Un constat s'impose : l'inflation est basse partout en Europe. En France, nous avons eu la surprise de la trouver autour de 0,8-0,9 %, alors que nous retenions initialement plutôt une prévision d'inflation de 1,3 % en 2013. L'inflation est très basse aussi dans les pays dits périphériques ; l'Espagne a même connu une période d'inflation négative ! De manière surprenante, en Allemagne, qui a été le premier pays à retrouver son niveau de produit intérieur brut (PIB) antérieur à la crise, le taux d'inflation n'était en mars que de 0,9 %.
Certains facteurs explicatifs valent pour l'ensemble des pays développés : les prix des matières premières sont bas partout et, du fait de l'ouverture des économies - qui est à l'origine d'une décorrélation entre l'inflation et les cycles économiques -, l'inflation est structurellement plus faible ; d'autres facteurs sont propres à la zone euro : l'appréciation du taux de change de l'euro réduit l'inflation importée, tandis que les processus de désendettement des États et des ménages et la rationalisation des bilans bancaires tirent la demande à la baisse dans tous les pays.
En termes de politiques économiques, quand l'inflation est faible - et non pas nécessairement négative -, c'est déjà un problème. En ce qui concerne la consolidation des finances publiques, la faiblesse de l'inflation a pour effet de réduire le rendement de la désindexation de certaines pensions et les recettes fiscales sont moins importantes. En outre, les processus de rééquilibrage visant à retrouver de la compétitivité sont plus difficiles. Mais s'y ajoute le risque de la déflation, qui s'est produite au Japon sans y avoir été anticipée.

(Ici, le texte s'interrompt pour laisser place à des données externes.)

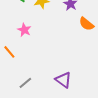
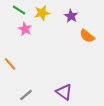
pink star: (24, 30) -> (25, 29), moved

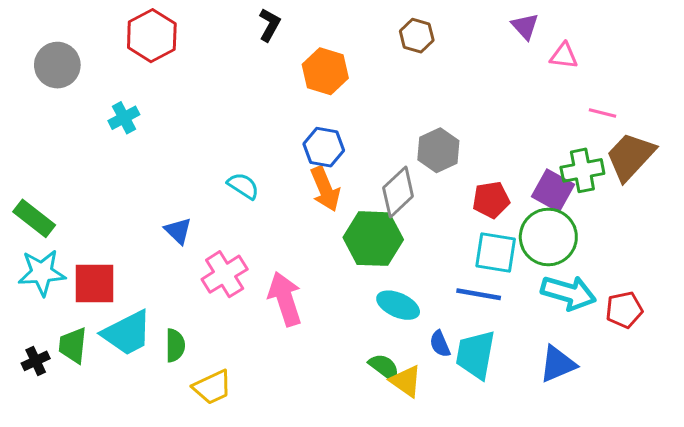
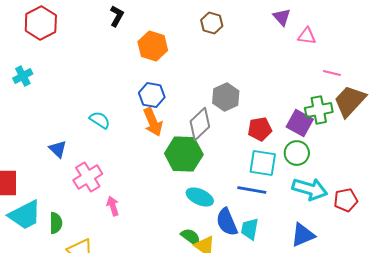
green circle: (548, 237) -> (297, 153), size x0.7
pink arrow: (285, 299) -> (113, 206), moved, size x0.6
blue semicircle: (440, 344) -> (227, 222), size x1.6
cyan trapezoid: (476, 355) -> (250, 229), size x0.7

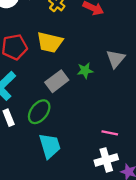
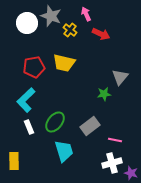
green star: (85, 71) -> (104, 94), moved
gray rectangle: (57, 81) -> (90, 126), moved

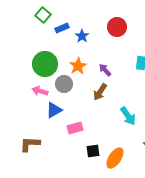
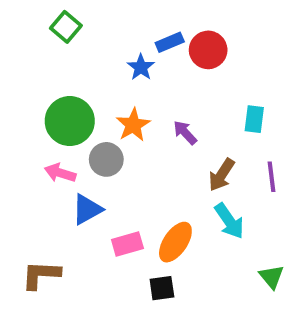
blue rectangle: (62, 28) -> (170, 42), moved
brown arrow: (100, 92) -> (222, 175), moved
orange ellipse: (115, 158) -> (175, 242), moved

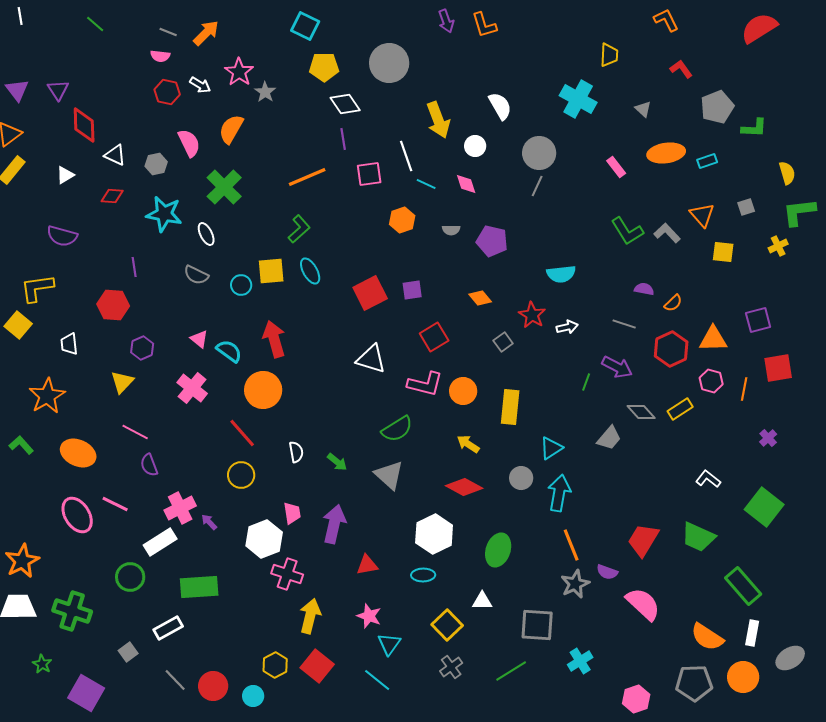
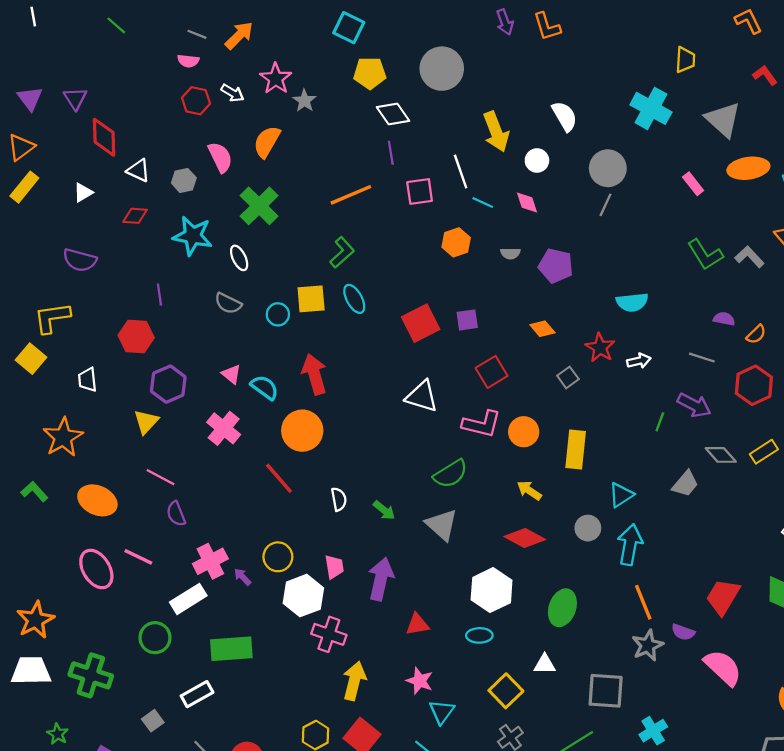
gray triangle: (643, 109) -> (723, 120), size x2.0
purple hexagon: (142, 348) -> (168, 384), size x1.4
yellow circle: (241, 475) -> (278, 557), moved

Trois orientations sont possibles pour faire face au risque de déflation. En matière de politique budgétaire, certains pays qui ont des disponibilités de demande pourraient faire plus. Si l'on considère par exemple les composantes de la demande en Allemagne, on constate que les taux d'épargne des ménages et des entreprises y sont très élevés, tandis que l'augmentation des salaires et le niveau d'investissement public sont faibles. Nous demandons donc à nos amis allemands davantage de volontarisme et de relance par l'investissement public ; ceci a été recommandé par la Commission européenne dans le cadre de la procédure concernant les déséquilibres macroéconomiques (PDM). Quant à la politique monétaire, le mandat de la BCE est de maintenir l'inflation autour de 2 % ; elle perçoit le problème et a l'intention d'agir, notamment à travers le taux de change de l'euro. Il faut enfin s'interroger sur la gestion des ajustements dans la zone euro : les pays qui subissent un choc asymétrique, comme une bulle immobilière, se voient aujourd'hui recommander la baisse des prix et des salaires, c'est-à-dire une stratégie de dévaluation interne, pour retrouver de la compétitivité. Dans d'autres zones monétaires, des stabilisateurs automatiques permettent d'amortir le choc. Si la Lorraine connaissait une crise économique, elle bénéficierait de transferts de l'État par le biais des assurances chômage, santé, etc. Mais pour les pays membres de la zone euro, il n'y a pas de soutien du niveau central ; les ajustements se font uniquement par la baisse des salaires et des prix, sans amortisseurs, entraînant une forte dégradation de la demande locale. D'où les propositions récentes de créer un budget de la zone euro et d'instituer un salaire minimum et une assurance chômage de la zone euro. Les questions de conjoncture et les questions structurelles sur l'avenir de la zone euro sont étroitement liées pour qui s'occupe de prévenir les risques de déflation et de faible inflation en Europe.